1 世界で最もすばらしいチェンジメーカーたちに、今まで一度も夢見たことがない夢を見てほしいと呼びかける。真の意味で大胆なアイデアを生み出してほしい、と。何百万、さらには何億もの人にインパクトを与える可能性のあるアイデアや、地球規模で環境にインパクトを与えるアイデア、あるいは科学にとって、人類の生存と繁栄の長期的な展望にとって変容をもたらす可能性のあるアイデアを。ぞくぞくするほど刺激的なアイデアを。
2 さまざまなアイデアを詳細に検討して、実現、規模の拡大、そしてインパクト創出に至る道筋を真に示すものを探る。その中から最良のものを選び、実現可能な複数年のプランを作る支援をする。プランは成功の見込みがあり、かつ持続可能なものとする。

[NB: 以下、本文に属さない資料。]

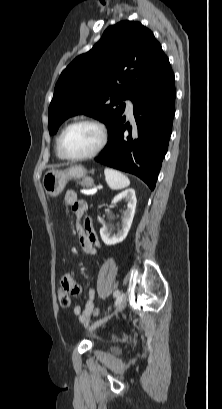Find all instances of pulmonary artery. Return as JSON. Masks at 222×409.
I'll use <instances>...</instances> for the list:
<instances>
[{
  "mask_svg": "<svg viewBox=\"0 0 222 409\" xmlns=\"http://www.w3.org/2000/svg\"><path fill=\"white\" fill-rule=\"evenodd\" d=\"M126 112L127 116L132 119L133 118V104L130 100L126 101Z\"/></svg>",
  "mask_w": 222,
  "mask_h": 409,
  "instance_id": "obj_1",
  "label": "pulmonary artery"
}]
</instances>
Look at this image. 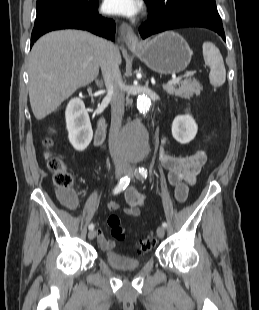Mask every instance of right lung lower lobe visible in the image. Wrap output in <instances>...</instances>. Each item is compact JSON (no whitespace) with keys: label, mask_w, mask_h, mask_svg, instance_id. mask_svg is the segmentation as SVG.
Wrapping results in <instances>:
<instances>
[{"label":"right lung lower lobe","mask_w":259,"mask_h":310,"mask_svg":"<svg viewBox=\"0 0 259 310\" xmlns=\"http://www.w3.org/2000/svg\"><path fill=\"white\" fill-rule=\"evenodd\" d=\"M82 29L114 40L115 22L98 14V1L92 0L75 11L52 12L35 20L31 45L43 34L59 29Z\"/></svg>","instance_id":"right-lung-lower-lobe-1"}]
</instances>
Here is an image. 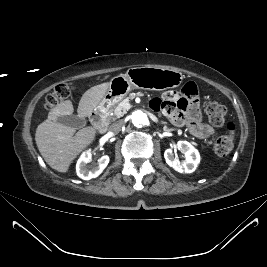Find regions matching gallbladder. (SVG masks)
<instances>
[{"instance_id": "1", "label": "gallbladder", "mask_w": 267, "mask_h": 267, "mask_svg": "<svg viewBox=\"0 0 267 267\" xmlns=\"http://www.w3.org/2000/svg\"><path fill=\"white\" fill-rule=\"evenodd\" d=\"M57 121L63 125L80 129L83 128L86 125V119L83 117H80L78 115H67V116H61L57 119Z\"/></svg>"}]
</instances>
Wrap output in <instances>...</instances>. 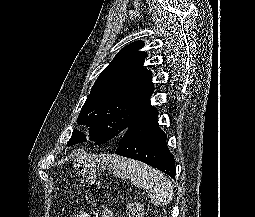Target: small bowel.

『利他はこうして伝染する――小さな1歩を大きなうねりに変え、優しさが活きる世界をつくる』(クリス・アンダーソン著、北村陽子訳、英治出版)
3 作成したプランを、可能な限り目につきやすく、関心を引きつける形で世界に提示し、協力した支援を呼びかける。オデイシャス・プロジェクトの発想は、こうして生まれる推進力を活かして、積極的な支援者のコミュニティをそれぞれの取り組みに生み出すことだ。支援者は資金のみならず、アイデアや時間、影響力を提供して、数年にわたってその取り組みをサポートする。

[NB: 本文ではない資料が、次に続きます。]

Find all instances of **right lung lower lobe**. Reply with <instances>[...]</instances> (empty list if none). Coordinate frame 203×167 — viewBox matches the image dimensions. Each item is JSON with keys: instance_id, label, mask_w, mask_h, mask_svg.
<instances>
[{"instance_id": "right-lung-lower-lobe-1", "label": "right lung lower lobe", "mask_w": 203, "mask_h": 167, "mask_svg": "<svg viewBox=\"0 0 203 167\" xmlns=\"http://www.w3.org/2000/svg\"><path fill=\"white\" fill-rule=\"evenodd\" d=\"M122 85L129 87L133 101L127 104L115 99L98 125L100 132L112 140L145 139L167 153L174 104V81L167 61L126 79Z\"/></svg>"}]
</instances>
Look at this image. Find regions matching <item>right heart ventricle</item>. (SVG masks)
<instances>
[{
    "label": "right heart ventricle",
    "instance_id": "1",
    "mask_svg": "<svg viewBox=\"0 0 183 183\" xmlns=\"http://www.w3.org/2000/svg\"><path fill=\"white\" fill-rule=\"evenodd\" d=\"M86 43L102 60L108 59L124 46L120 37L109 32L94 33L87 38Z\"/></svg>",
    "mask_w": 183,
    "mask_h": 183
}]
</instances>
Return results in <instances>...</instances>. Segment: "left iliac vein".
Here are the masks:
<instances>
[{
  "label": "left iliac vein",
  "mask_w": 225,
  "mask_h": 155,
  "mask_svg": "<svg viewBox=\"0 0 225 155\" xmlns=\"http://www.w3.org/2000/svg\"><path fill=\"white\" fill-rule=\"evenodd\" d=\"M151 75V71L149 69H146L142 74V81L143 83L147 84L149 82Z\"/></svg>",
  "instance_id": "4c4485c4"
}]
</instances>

この3つのステップを合わせれば、大胆かつ資金提供可能なアイデアにワクワクする市場を作れるだろう、というのが私たちの仮説だった。
だが、本当にうまくいくのだろうか?
実は、私たちは今までにこのプロセスを6回行って、大胆だが慎重に検討されたいくつかのアイデアを、寄付者になる可能性のある人々のグループに提示しており、成功した提案はTEDで発表してきた。
結果はすばらしい。最初の年でさえ、私たちの予想をはるかに上回る1億ドル以上が提供された。プロセスを微調整していくにつれて、集まる額は増えた。
2020年には、パンデミックの困難にもかかわらず、16のさまざまなプロジェクトに5億ドル以上が集まった。そして2023年前半には、初めて10億ドルを突破した。